I wouldn't rely on this questionnaire very much. I took a class on attachment theory in college, and it's much more complex than that. There is Adult Attachment Interview that is usually conducted by some trained professional than coded. It's about our coherence in narrative. There are no direct questions like that since we can act differently in different relationships. They determine attachment by looking at how we tell our relationship stories. For example, dismissive adults will usually say that they had a loving mom and dad, but not be able to provide examples of that. Things of that sort. I wouldn't think it correlates much with personality. Although our early relationships may shape our personalities.


----------



## Spades (Aug 31, 2011)

According to your questionnaire responses, your attachment-related anxiety score is *1.83*, on a scale ranging from 1 (low anxiety) to 7 (high anxiety). Your attachment-related avoidance score is *3.50*, on a scale ranging from 1 (low avoidance) to 7 (high avoidance). 

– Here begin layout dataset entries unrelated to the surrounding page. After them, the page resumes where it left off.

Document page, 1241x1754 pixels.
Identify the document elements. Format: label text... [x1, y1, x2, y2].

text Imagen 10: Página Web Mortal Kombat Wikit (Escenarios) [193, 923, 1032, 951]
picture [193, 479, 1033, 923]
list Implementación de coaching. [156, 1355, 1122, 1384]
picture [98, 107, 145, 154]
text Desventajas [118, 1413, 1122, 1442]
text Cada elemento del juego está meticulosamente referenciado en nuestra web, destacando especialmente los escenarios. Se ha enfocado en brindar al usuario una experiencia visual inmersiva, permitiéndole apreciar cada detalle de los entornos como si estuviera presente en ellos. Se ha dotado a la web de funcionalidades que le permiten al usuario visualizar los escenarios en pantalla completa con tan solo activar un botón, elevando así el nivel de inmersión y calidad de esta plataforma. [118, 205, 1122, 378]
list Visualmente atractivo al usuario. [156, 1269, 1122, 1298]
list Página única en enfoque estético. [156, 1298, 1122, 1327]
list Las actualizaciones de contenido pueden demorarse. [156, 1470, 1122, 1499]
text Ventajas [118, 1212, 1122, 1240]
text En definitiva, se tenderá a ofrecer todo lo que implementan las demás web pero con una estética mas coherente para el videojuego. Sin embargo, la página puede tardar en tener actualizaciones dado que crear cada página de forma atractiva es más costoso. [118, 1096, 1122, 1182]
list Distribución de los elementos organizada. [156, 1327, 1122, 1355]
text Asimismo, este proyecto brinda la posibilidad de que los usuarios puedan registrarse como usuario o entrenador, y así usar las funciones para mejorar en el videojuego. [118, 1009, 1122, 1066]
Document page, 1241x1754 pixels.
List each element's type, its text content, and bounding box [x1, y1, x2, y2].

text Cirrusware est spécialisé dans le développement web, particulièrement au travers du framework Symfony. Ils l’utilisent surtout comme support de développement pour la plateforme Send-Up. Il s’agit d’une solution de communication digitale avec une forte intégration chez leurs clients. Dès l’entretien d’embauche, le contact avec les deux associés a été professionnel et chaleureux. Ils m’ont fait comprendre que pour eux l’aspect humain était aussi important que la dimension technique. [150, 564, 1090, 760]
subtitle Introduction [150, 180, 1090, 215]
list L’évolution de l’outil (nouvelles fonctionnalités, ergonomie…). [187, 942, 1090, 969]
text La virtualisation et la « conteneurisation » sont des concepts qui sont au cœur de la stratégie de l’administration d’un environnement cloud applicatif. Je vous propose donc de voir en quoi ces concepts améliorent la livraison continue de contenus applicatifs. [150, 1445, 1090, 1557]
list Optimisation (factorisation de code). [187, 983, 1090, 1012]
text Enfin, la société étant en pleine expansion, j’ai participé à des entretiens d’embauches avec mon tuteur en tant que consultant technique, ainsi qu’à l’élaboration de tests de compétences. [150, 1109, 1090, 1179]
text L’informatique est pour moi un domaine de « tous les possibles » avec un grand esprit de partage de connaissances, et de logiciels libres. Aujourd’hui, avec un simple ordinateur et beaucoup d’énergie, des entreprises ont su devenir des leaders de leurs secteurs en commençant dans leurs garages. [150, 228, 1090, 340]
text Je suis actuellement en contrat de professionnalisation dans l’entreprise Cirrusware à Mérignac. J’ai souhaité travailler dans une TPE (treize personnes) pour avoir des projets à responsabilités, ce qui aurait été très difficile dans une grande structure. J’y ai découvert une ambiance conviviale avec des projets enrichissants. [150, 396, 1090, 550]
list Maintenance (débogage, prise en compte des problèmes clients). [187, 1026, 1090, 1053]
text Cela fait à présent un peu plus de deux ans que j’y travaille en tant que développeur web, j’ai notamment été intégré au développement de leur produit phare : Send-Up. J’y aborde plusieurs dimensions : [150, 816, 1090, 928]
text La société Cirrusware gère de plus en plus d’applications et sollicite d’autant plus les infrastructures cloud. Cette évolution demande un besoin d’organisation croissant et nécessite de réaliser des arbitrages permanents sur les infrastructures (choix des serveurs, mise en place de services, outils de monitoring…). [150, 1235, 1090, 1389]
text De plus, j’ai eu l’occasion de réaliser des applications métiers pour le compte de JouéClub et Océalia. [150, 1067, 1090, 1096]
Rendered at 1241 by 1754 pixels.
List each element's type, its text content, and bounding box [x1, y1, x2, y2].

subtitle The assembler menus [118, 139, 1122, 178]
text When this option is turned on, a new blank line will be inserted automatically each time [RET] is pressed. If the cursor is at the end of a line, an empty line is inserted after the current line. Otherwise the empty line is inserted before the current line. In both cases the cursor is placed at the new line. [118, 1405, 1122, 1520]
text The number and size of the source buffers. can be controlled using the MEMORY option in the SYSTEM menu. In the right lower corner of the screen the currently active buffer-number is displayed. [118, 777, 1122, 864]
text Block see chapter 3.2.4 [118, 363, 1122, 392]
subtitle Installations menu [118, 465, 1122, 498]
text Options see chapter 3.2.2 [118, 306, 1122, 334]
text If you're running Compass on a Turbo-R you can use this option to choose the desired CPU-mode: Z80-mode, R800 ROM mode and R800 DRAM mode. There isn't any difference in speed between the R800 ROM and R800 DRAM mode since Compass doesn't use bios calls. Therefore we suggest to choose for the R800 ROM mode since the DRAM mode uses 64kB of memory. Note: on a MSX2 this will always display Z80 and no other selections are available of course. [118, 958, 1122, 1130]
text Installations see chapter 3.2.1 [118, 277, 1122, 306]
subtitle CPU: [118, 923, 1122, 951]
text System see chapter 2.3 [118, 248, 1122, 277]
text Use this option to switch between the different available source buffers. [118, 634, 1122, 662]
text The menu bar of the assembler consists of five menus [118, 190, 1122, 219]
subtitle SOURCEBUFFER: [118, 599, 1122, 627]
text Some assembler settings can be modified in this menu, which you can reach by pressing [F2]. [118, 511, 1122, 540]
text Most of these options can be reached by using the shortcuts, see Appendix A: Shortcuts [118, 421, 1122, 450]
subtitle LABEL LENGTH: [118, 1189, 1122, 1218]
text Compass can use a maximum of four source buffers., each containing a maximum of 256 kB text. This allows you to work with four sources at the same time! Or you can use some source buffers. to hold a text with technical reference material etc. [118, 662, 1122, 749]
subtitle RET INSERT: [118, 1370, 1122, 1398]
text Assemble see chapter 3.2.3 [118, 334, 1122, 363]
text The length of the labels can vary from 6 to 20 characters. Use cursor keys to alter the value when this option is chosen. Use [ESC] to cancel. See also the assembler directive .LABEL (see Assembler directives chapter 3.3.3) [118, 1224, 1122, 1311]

Aww, the pretty graph didn't turn out?

Important to note: Before my long-term relationship with a Two, I tested "dismissing" =P

Type 7 Sp/Sx


----------



## Entropic (Jun 15, 2012)

Anxious-avoidant in that order.


----------



## Helios (May 30, 2012)

Low anxiety, high avoidance. Dismissive quadrant. 

Doesn't fit with 9w8 though. Hmmmm.


----------



## Dope Amine (Feb 16, 2012)

Spades said:


> Important to note: Before my long-term relationship with a Two, I tested "dismissing" =P
> 
> Type 7 Sp/Sx


~_______________________________^


----------